MARCIO
CARVALHO
History Will be Kind to Me as I Intend to Perform It
History Will Be Kind to Me for I Intend to Perform It examines performative and collaborative ways knowledge is embodied and performed. Initiated by Marcio Carvalho and Leena Kela, the project collaborated with New Performance Turku Festival (Finland), Performance Art Links /Fylkingen Stockholm (Sweden), Performance Art Bergen (Norway) and RAVY Biennial (Cameroon). It consisted of artist residencies, performances, talks and symposiums that took place in Turku, Stockholm and Bergen. Artists and thinkers traveled and perform in the Nordic countries, ultimately developing a series of up to 24 performances as exercises to demythologize and decolonize knowledge and its hegemonic singularity.

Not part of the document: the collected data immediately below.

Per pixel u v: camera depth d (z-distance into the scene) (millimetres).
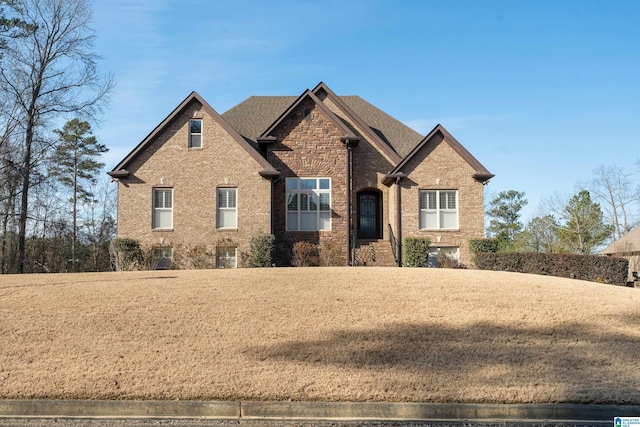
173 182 28172
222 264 27859
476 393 8969
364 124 30875
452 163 29047
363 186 30438
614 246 44562
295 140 29797
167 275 18688
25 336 11594
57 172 50000
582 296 15172
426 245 27031
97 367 9992
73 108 35750
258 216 28078
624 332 12258
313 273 18469
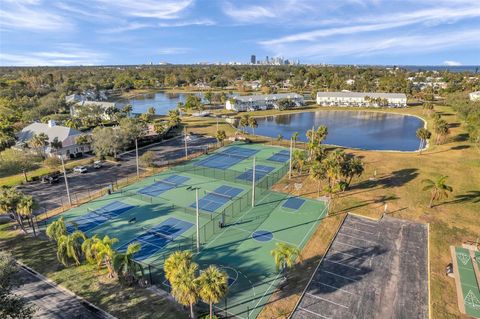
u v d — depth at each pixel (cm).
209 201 5575
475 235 4347
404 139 10612
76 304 3173
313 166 5519
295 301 3200
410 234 4394
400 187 5962
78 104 14238
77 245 3703
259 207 5288
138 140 9231
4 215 5088
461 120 11775
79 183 6450
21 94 17388
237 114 15088
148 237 4428
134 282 3466
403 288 3372
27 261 3888
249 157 8188
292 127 12625
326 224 4694
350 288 3375
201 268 3709
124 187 6209
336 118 14488
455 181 6238
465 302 3175
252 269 3706
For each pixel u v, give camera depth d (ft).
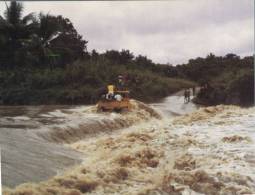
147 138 57.52
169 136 57.26
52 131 60.44
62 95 136.56
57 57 157.79
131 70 162.09
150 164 43.75
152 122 84.33
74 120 71.10
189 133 59.16
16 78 143.33
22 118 70.64
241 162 41.73
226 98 124.88
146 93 146.51
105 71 150.00
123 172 39.01
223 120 69.21
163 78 172.14
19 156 42.14
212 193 34.76
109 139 58.49
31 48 151.53
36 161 41.60
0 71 146.00
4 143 46.65
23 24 153.07
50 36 157.69
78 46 164.86
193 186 35.63
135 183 37.24
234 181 36.40
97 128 70.59
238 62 167.12
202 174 36.73
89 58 168.66
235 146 48.88
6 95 139.03
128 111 87.35
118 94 91.40
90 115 80.33
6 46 151.43
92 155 50.70
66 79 143.54
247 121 67.21
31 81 141.59
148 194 34.50
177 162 42.70
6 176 34.81
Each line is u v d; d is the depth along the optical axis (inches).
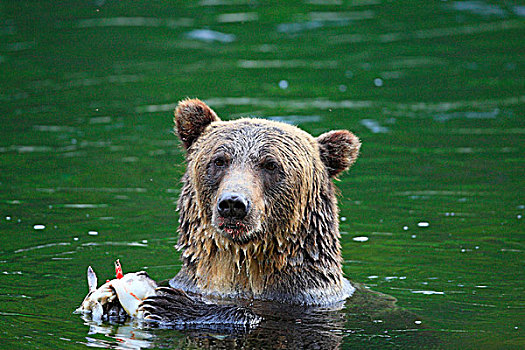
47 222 515.2
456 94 823.7
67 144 681.0
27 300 383.9
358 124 729.6
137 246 478.6
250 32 1049.5
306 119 730.8
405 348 333.4
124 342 330.0
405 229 515.2
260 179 364.8
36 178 603.2
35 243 476.4
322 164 401.7
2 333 338.3
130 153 663.8
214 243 382.9
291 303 382.6
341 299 394.0
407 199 572.1
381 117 753.6
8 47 974.4
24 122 733.3
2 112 759.7
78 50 967.6
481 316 375.2
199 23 1085.1
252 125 381.4
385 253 475.2
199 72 890.1
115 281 362.3
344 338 343.6
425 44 1000.2
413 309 384.8
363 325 359.6
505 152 666.2
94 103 787.4
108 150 669.3
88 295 366.3
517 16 1118.4
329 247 394.9
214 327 349.1
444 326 361.1
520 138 699.4
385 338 344.2
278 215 373.4
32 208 541.0
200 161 378.6
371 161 653.9
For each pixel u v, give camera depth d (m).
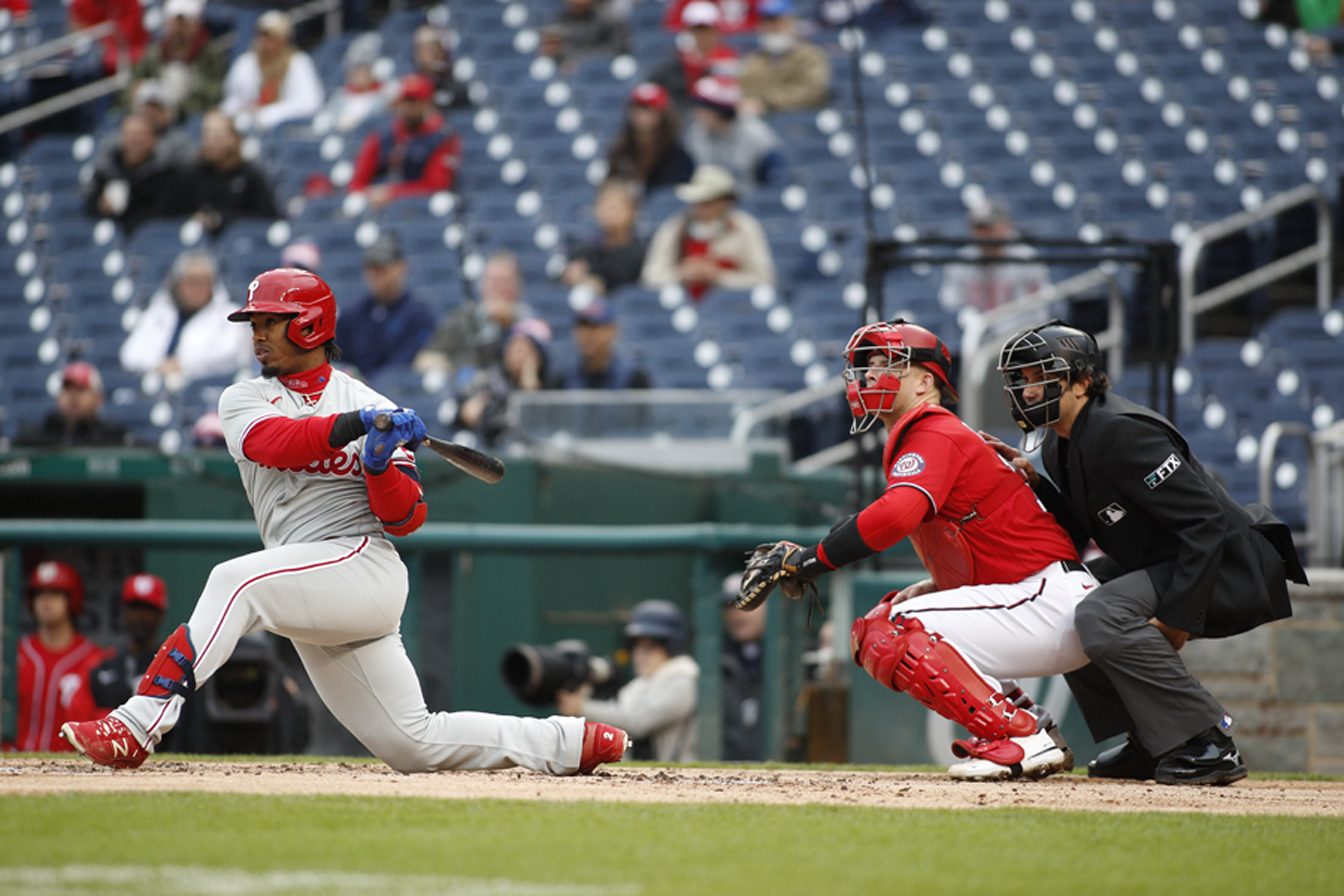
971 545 15.54
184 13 67.06
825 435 46.44
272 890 8.93
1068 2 67.62
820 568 15.05
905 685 15.49
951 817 12.41
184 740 25.09
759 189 58.28
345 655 14.23
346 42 68.88
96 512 36.97
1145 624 15.27
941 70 64.44
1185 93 63.09
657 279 52.88
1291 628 26.00
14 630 29.27
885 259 27.58
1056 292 38.09
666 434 37.81
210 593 13.62
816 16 68.00
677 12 68.06
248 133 64.31
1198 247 44.81
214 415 40.78
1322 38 66.44
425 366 47.56
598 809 12.33
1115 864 10.35
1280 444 44.47
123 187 60.44
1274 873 10.13
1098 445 15.46
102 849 10.15
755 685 28.86
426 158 60.03
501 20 68.56
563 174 60.66
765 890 9.19
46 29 71.25
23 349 55.06
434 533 29.75
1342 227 55.75
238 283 56.38
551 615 31.17
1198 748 15.45
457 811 12.02
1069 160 59.91
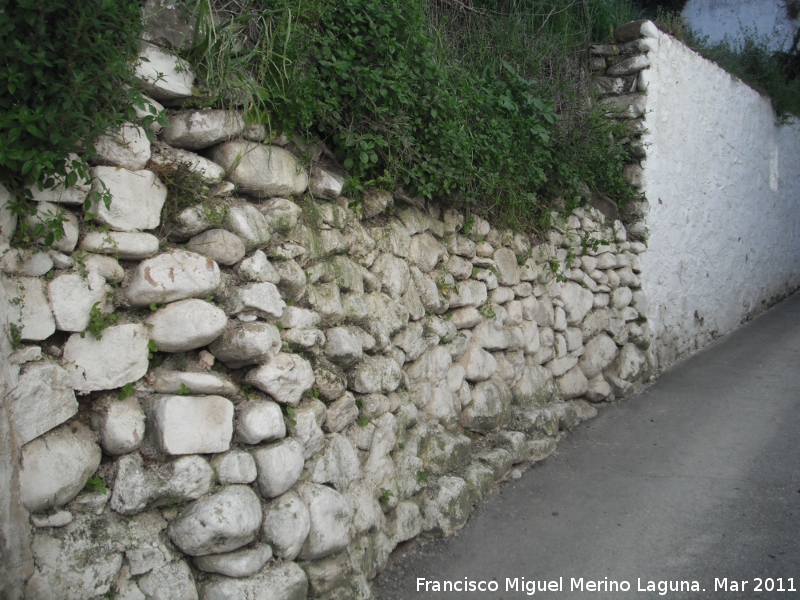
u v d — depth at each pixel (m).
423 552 3.43
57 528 2.20
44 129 2.17
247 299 2.68
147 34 2.59
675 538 3.59
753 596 3.09
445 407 4.05
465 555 3.41
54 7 2.13
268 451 2.65
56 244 2.26
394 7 3.46
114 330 2.40
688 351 7.44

Can artistic performative processes challenge the dominating historical narratives?
The project title History Will Be Kind to Me for I Intend to Perfom It comes from Winston Churchill’s quote “History will be kind to me for I intend to write it”. This quote reveals how the complex layers and events of the past have been reduced to dominant, one-sided narratives – for the benefit of the ones who have the power to create it. The project finds it crucial to replace “to write it” with “to perform it” to be able to re-analyze knowledge formations and meaning makings with bodies-in-performance. History Will Be Kind to Me for I Intend to Perfom relied on the body as a site of discourse and used performance as a tool to exercise counter-knowings, to perform and embody forms of individual and collective remembrance.
Artists: Maryan Abdulkarim (Finland), Elias Björn (Sweden), Christian Etongo (Cameroon), Serge Olivier Fokoua (Cameroon/Canada), Sasha Huber (Finland), Kirsty Kross (Norway), Nathalie Mba Bikoro (Gabon/Germany), Valeria Montti Colque (Sweden), Anthea Moys (South Africa), Mekdes W Shebeta (Ethiopia/Norway), Diana Soria Hernandez (Finland/Mexico), Gitte Sætre (Norway), Gøril Wallin (Norway).